Bonding Technology In Cars: Adhesives Instead Of Rivets, Screws and Welding

Date: 11 April 2005

Adhesives are increasingly used in modern automotive production. They allow different materials to be permanently bonded in an energy-efficient manner and without the need for other auxiliary parts.

The specialty chemicals company Degussa AG (Dusseldorf, Germany) supplies materials that are used in innovative bonding technology to design the vehicle of the future to be even safer and more economical.In modern vehicle construction practically all components can be bonded using industrial structural adhesives.The benefits of structural adhesives are particularly evident when different materials need to be bonded to each other.
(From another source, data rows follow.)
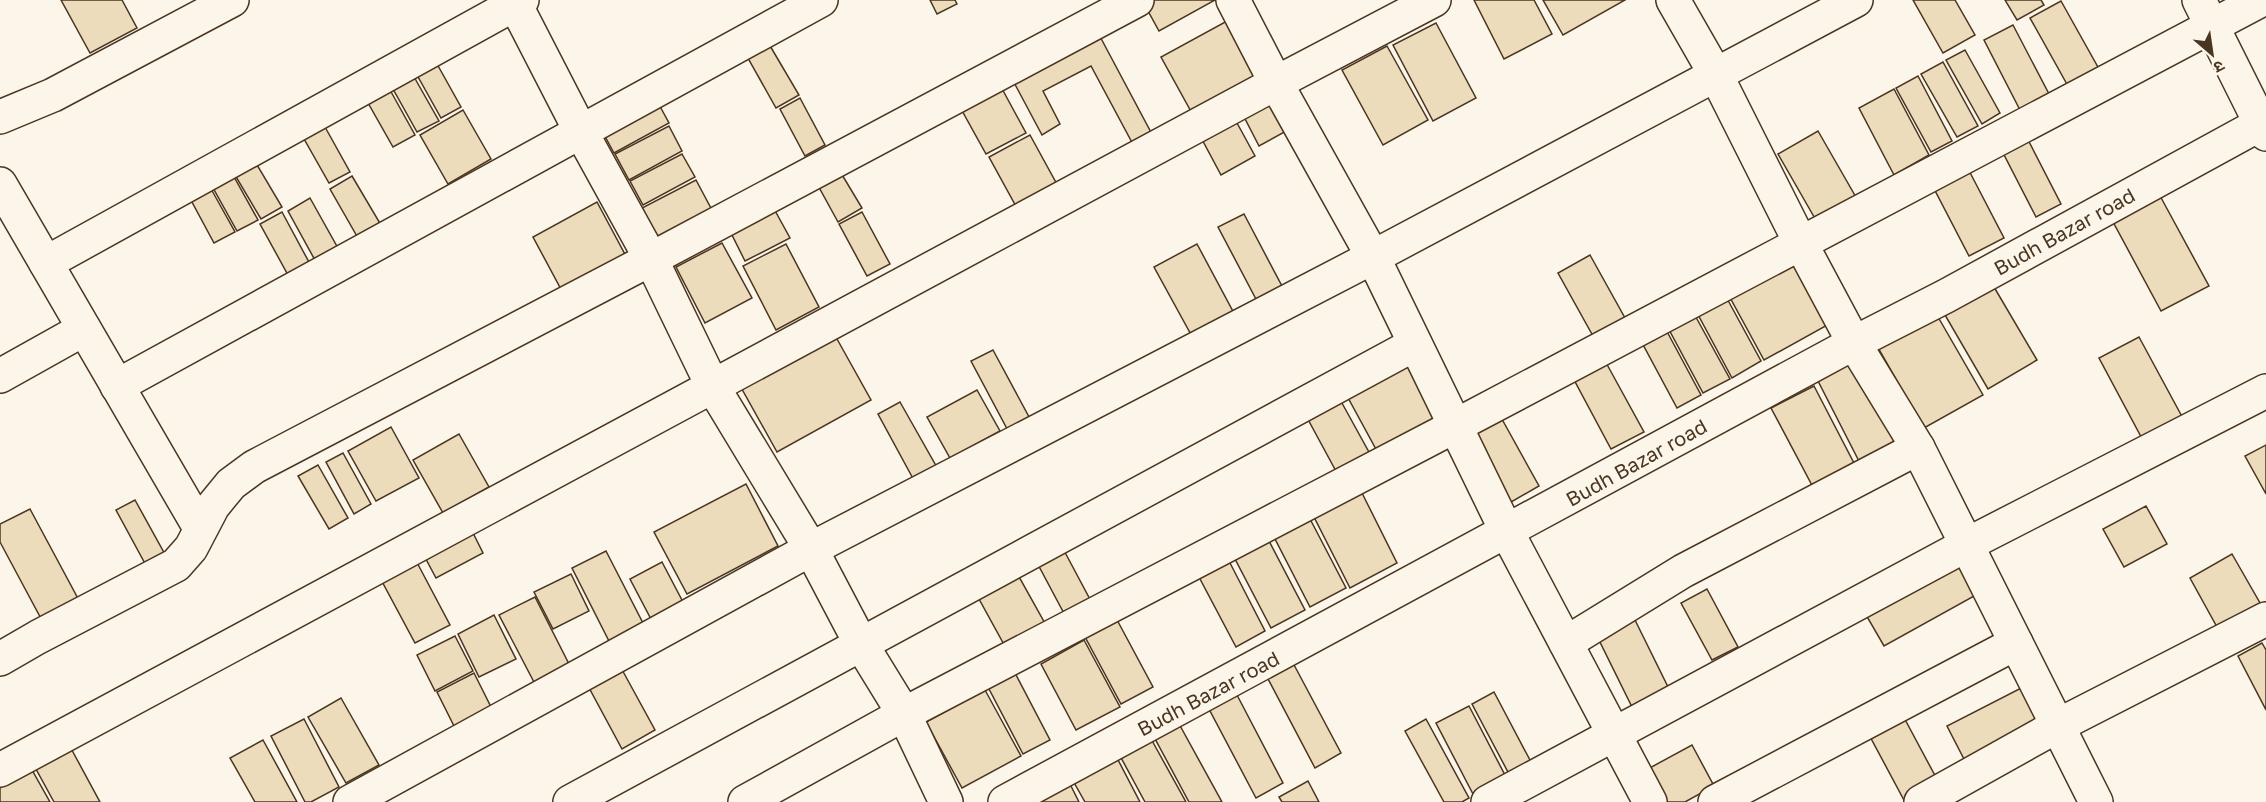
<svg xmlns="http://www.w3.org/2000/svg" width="2266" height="802" font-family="'Golos Text','Noto Sans Devanagari',sans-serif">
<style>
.building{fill:#ecdcbc;stroke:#4a3520;stroke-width:1.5}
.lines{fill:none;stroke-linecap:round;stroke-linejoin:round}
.minor-casing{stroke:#4a3520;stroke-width:36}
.minor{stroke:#fbf6e9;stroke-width:33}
.labels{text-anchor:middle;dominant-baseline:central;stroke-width:4.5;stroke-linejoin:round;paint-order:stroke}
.street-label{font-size:20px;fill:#4a3520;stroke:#fbf6e9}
</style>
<rect width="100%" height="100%" fill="#fbf6e9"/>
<!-- building -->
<g class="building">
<polygon points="61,0 122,0 137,28 90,53"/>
<polygon points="930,0 955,0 957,4 937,14"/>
<polygon points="1142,0 1215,0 1159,31"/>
<polygon points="1474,0 1534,0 1552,34 1504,59"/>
<polygon points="1543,0 1625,0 1563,35"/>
<polygon points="1913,0 1955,0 1975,35 1943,53"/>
<polygon points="2005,0 2041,0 2044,5 2017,20"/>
<polygon points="2061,1 2099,69 2068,86 2030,18"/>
<polygon points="1227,21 1259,78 1193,115 1161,57"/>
<polygon points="1436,23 1476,98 1433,121 1393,45"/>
<polygon points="2013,25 2049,94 2020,110 1984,40"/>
<polygon points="1096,29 1154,138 1135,148 1091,66 1043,91 1060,124 1042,135 1010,75"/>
<polygon points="766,39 799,95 776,108 744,51"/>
<polygon points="1387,46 1428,120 1383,145 1342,70"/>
<polygon points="1965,50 2000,113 1982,124 1946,60"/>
<polygon points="432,55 461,107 441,118 412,66"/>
<polygon points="1943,62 1978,126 1957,137 1921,74"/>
<polygon points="409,68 439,121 417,132 388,80"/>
<polygon points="1918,76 1952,141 1931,152 1896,88"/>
<polygon points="385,81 415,135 393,147 363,94"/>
<polygon points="1000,85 1026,133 986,154 960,107"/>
<polygon points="1894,89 1929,155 1894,175 1859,108"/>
<polygon points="1270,90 1290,129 1259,146 1239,107"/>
<polygon points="800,98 825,145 805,156 780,109"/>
<polygon points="656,99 669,123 614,153 601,129"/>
<polygon points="463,110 491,159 448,184 420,135"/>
<polygon points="1231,112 1255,156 1221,175 1197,130"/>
<polygon points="320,118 350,172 329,183 299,130"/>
<polygon points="669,126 682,151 629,180 615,154"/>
<polygon points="1818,131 1857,199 1817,222 1778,154"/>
<polygon points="2024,132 2061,204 2036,217 1999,145"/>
<polygon points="1030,135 1059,188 1018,210 989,157"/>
<polygon points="250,153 282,207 261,219 229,165"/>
<polygon points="682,154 695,177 643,205 630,181"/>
<polygon points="1964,161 2004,238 1969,256 1929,179"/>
<polygon points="228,166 258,220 237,231 207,177"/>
<polygon points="838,168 862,208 838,222 815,180"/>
<polygon points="352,176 381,225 358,238 330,189"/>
<polygon points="205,178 235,232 214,243 185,189"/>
<polygon points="696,180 713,212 658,240 642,208"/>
<polygon points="2159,194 2209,286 2161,311 2112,220"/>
<polygon points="310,198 339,250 316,262 288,211"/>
<polygon points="597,202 627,258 563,293 533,237"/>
<polygon points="773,207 790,238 745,261 729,229"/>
<polygon points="282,212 310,264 288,275 260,224"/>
<polygon points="862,212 890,264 867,276 839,224"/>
<polygon points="1244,214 1283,288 1257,301 1218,227"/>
<polygon points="722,243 752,298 705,323 676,267"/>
<polygon points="786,244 819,307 776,330 743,266"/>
<polygon points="1197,244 1236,317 1194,340 1154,267"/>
<polygon points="1590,255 1630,327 1598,345 1558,273"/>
<polygon points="1794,255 1831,323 1764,360 1727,292"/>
<polygon points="1994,287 2037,360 1988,389 1945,315"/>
<polygon points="1724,293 1761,361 1732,378 1695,309"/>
<polygon points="1692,310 1730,379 1703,393 1666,324"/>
<polygon points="1934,310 1983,395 1924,428 1876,344"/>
<polygon points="1664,326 1701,395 1677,408 1640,339"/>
<polygon points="832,330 871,400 777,452 738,382"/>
<polygon points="2139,337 2186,424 2146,446 2099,358"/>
<polygon points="993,350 1035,428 1013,440 971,361"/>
<polygon points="1604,359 1644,432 1611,449 1572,376"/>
<polygon points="1852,360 1898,449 1862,467 1817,379"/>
<polygon points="1407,361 1438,418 1377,451 1346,394"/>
<polygon points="1814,386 1856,467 1814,489 1771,408"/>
<polygon points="977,390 1000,431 950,458 927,417"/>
<polygon points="1337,394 1370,454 1337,473 1304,412"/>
<polygon points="900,402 939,471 916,484 878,414"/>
<polygon points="1498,412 1539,486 1506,505 1465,431"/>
<polygon points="391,427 419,478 376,501 348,451"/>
<polygon points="459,434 489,487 443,513 413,460"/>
<polygon points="2266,445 2266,494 2245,456"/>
<polygon points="343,453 371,504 354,514 326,462"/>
<polygon points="318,465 348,518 329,529 298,476"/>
<polygon points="746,484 778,546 687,594 654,532"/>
<polygon points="1360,489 1397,563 1350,588 1312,513"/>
<polygon points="135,500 167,558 148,569 116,510"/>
<polygon points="2146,506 2167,544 2124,567 2103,529"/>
<polygon points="30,509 82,606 45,626 0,542 0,524"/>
<polygon points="1309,517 1346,588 1310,607 1273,535"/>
<polygon points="467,521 483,553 436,578 419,546"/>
<polygon points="1268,539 1305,610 1271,628 1234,557"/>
<polygon points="1060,543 1093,605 1067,619 1034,557"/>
<polygon points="606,551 646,629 612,647 572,568"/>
<polygon points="2232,554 2260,603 2217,627 2190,578"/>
<polygon points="413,555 450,625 415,643 378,574"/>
<polygon points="1955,557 1976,595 1884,646 1862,608"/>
<polygon points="1229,561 1265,631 1236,647 1199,577"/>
<polygon points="662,562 684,604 652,621 630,579"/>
<polygon points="1013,566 1047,627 1007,650 973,588"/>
<polygon points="571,574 589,611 553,629 534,592"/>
<polygon points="1707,589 1738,647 1712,660 1681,603"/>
<polygon points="535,597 570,666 535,684 499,615"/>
<polygon points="494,615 516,659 479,677 458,634"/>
<polygon points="1633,616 1671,693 1634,711 1596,634"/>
<polygon points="1116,618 1153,687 1121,704 1084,635"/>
<polygon points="455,636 473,671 435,691 417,655"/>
<polygon points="1084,640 1120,707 1076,730 1041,664"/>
<polygon points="2262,643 2266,650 2266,710 2238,656"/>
<polygon points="1293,663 1341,753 1315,768 1267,677"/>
<polygon points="620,666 655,730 622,749 587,684"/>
<polygon points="474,673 493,711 456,730 437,692"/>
<polygon points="1015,673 1050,740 1023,754 988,687"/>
<polygon points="2027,685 2045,720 1965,761 1947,726"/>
<polygon points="985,690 1021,756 962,788 926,722"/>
<polygon points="1494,692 1531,762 1509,774 1472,704"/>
<polygon points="1237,695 1283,783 1256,798 1209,709"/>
<polygon points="341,698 379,765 346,783 308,717"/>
<polygon points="1469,706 1506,777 1473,794 1436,723"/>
<polygon points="1901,712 1939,783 1905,802 1867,731"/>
<polygon points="304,719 339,787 311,802 305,802 271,736"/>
<polygon points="1426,719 1469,798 1462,802 1444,802 1405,731"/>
<polygon points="1178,722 1222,802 1189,802 1153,735"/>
<polygon points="1150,737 1186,802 1145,802 1119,754"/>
<polygon points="263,740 297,802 255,802 230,758"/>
<polygon points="67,741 100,802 54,802 31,760"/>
<polygon points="1692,745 1714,786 1685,802 1664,802 1646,770"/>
<polygon points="1116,756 1140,802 1085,802 1072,779"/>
<polygon points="27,761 50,802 0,802 0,776"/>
<polygon points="1067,778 1079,802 1020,802"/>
<polygon points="1308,781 1319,802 1282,802 1279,797"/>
</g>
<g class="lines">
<defs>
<g id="minor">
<polyline points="513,0 581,132 651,259 713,387 811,549 861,644 904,714 946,802"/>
<polyline points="1233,0 1276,83 1373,257 1507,532 1650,802"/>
<polyline points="1673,0 1716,75 1801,244 1854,343 1918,448 2096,802"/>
<polyline points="2199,0 2266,134"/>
<polyline points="0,117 53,95 232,0"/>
<polyline points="0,184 200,528"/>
<polyline points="46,263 522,0"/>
<polyline points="0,376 84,329"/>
<polyline points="117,386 821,0"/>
<polyline points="1566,643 1683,571 1918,448"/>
<polyline points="0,659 38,637 176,565 191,548 213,506 231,484 254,467 651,259 1137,0"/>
<polyline points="0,770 1276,83 1434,0"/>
<polyline points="350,802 811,549 1373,257 1856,0"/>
<polyline points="570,802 1415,344"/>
<polyline points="745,802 904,714 1457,425 2261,0"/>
<polyline points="1005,802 1854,343 1946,296 2266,121"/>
<polyline points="1488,802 1968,544 2266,391"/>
<polyline points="1715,802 2016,643"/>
<polyline points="1921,802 2057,726 2266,619"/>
</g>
</defs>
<!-- minor casing -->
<use href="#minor" class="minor-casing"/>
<!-- minor -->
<use href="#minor" class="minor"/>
</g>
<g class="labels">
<!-- street labels -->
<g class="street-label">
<text transform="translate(2064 231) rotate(-29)">Budh Bazar road</text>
<text transform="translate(1636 462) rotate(-29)">Budh Bazar road</text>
<text transform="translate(1208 693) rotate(-28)">Budh Bazar road</text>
</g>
</g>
<!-- north arrow -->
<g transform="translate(2212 54) rotate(151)" stroke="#fbf6e9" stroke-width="4.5" paint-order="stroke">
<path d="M0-4.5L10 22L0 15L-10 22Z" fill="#4a3520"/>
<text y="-9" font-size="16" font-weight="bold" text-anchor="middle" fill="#4a3520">उ</text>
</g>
</svg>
This is even more important when dealing with a mix of lightweight construction materials, where bonding would not be possible without adhesives. Cost-savings (e.g. replacement of mechanical fasteners with adhesives) provide an additional advantage. A medium-class vehicle requires welding at approximately 5,000 points, each costing around five cents. More than half of these can be replaced by adhesive joins, saving around 70 euros per vehicle. In addition, using one kilogram of adhesive reduces the vehicle weight by 25 kilograms and adhesive-bonded vehicle bodies are more rigid, allowing thinner sheet metal to be used.

Car body rigidity substantially improved

Direct glazing using moisture-curing polyurethane systems provides a good example of glass-metal bonding, which is commonly used. This multifunctional bonding holds the glass windshield in place even if the vehicle is involved in an accident, improves the rigidity of the automotive body and allows for process automation.

Degussa has successfully marketed AEROSIL® fumed silica and PRINTEX® brand pigment blacks for windshield adhesives for many years. They enable the production of easy to process, strong and UV-stable adhesive products. Those are then applied with pinpoint accuracy to the body components using automated glue guns.

The copolyester DYNACOLL® increases rapid curing and cuts assembly time.

A further development that is progressing well is the use of structural adhesives for bonding metal. These solutions again yield significant improvements in terms of body rigidity and crash behavior. They also offer the advantage of reduced weight, versatile design options and structural rigidity. All these advantages should significantly increase the market prospects for these plastic/metal combinations in the future.

Good wet and dry adhesion

At present, single-component epoxy resins or two-component polyurethanes are used for structural adhesives. This demands that the adhesives provide a great deal of functionality even under adverse outdoor conditions, something that can only be achieved by adding suitable chemical additives. For example, when used in structural adhesives silanes such as DYNASYLAN® increase wet and dry adhesion (“adhesion promotion”). At the same time they improve resistance to solvents, heat, humidity and weathering. They also optimize the mixing behavior of the adhesive components and make processing very much easier.

Hot melt adhesives for interior ecology

Similarly, adhesive technology offers advantages in the passenger cab, where diverse materials such as textiles, leather and plastics are bonded to one another. Apart from commercial viability, ecological aspects in particular play a significant role when selecting an adhesive for this area of the vehicle.

Customized hot melt adhesives based on DYNAPOL® S and DYNACOLL® satisfy these sophisticated requirements: They achieve a maximum adhesive strength very rapidly, enabling the next stage of processing the adhesive-bonded components to take place immediately. Solvent-free adhesive reduces unpleasant evaporation in new cars, an occurrence known as fogging.

Debond “at the press of a button”

One of the biggest challenges in the chemical industry is to manufacture an adhesive bonding that can be undone. This is because whereas car bodies made from welded steel can be easily melted down, vehicles manufactured from a mix of adhesive-bonded materials remain a problem today from the recycling point of view. What is needed is an adhesive that will lose its adhesive properties on command, as it were.

This is precisely what the adhesive additive MagSilica®, produced by the internal start-up company Degussa Advanced Nanomaterials, accomplishes. Adhesives containing MagSilica® can be heated using an alternating magnetic field, and as a result they cure much faster than conventional products. Bonds created using this process can be undone using very selective heating, which results in the adhesive bond “switching off” again.